Institute of Democracy and Cooperation
- Abbreviation: IDC
- Formation: 2008
- Type: Think tank
- Headquarters: Rue de Varenne 63 bis
- Location: Paris;
- Director: Natalia Narochnitskaya
- Website: Official website

= Institute of Democracy and Cooperation =

The Institute of Democracy and Cooperation is a think tank in Paris. It is a separate organisation from the similarly named think-tank in New York. Both were founded in 2008 by a Russian lawyer, Anatoly Kucherena and a group of Russian NGOs, but they were operationally and structurally independent of one another. The main purpose of the organisations was to provide a symmetrical response to the allegations of Freedom House about the human rights violations in Russia. The New York IDC gets defunct in 2015. The Paris site is headed by historian and former Russian State Duma deputy Natalia Narochnitskaya. The British philosopher and historian John Laughland is Director of Studies.

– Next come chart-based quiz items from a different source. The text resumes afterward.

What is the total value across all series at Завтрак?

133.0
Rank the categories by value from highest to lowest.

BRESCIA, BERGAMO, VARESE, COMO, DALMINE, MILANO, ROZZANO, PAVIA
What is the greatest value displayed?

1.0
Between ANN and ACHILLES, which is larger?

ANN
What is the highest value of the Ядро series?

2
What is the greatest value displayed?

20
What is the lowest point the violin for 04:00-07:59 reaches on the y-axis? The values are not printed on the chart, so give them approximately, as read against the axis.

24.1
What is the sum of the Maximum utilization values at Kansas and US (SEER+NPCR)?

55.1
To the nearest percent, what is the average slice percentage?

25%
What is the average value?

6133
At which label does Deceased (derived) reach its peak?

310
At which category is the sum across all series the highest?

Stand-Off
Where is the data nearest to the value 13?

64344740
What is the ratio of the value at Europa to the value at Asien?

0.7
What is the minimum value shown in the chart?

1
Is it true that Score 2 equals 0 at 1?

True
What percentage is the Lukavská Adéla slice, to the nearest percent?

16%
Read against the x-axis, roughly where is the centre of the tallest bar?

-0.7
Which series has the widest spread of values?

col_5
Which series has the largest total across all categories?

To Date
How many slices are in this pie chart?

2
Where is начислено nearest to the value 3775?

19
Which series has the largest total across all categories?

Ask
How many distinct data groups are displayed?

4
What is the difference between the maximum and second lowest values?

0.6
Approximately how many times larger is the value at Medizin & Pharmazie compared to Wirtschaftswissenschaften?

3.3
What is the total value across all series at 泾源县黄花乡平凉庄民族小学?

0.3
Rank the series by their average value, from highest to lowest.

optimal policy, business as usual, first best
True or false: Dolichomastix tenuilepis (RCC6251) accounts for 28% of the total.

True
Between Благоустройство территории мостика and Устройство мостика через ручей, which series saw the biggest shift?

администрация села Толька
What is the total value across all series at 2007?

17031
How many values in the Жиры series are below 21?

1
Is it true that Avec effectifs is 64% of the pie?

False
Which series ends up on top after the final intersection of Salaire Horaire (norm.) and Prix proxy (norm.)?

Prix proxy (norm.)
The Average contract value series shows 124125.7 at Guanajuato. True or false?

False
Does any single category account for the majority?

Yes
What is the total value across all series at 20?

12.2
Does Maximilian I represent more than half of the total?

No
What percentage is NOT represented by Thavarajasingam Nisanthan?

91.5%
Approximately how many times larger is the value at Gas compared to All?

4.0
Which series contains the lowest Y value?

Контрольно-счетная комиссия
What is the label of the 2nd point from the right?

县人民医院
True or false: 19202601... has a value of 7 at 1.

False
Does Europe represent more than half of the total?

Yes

The institute is connected to Russian funds and visions in media and by researchers, and is said to be created following an initiative by Putin and Surkov. When asked about sources of financing, the former IDC director John Laughland stated that the funds are provided by the Foundation for Historical Outlook in Moscow, which in turn is financed by Russian Presidential grants.

==Focus==
The Institute describes its aims as being

part of the debate about the relationship between state sovereignty and human rights; about East-West relations and the place of Russia in Europe; about the role of non-governmental organisations in political life; about the interpretation of human rights and the way they are applied in different countries; and about the way in which historical memory is used in contemporary politics.

It describes its outlook on human rights and international relations as "broadly conservative", referring to its emphasis on the nation-state as the best framework for the realisation of human rights and a belief that "humanitarian intervention" is often counter-productive.

The institute is active all over Europe, with partners in Rome, Berlin and Prague, and it has organised several Side Events at the UN in Geneva (it is accredited to the UN with ECOSOC status).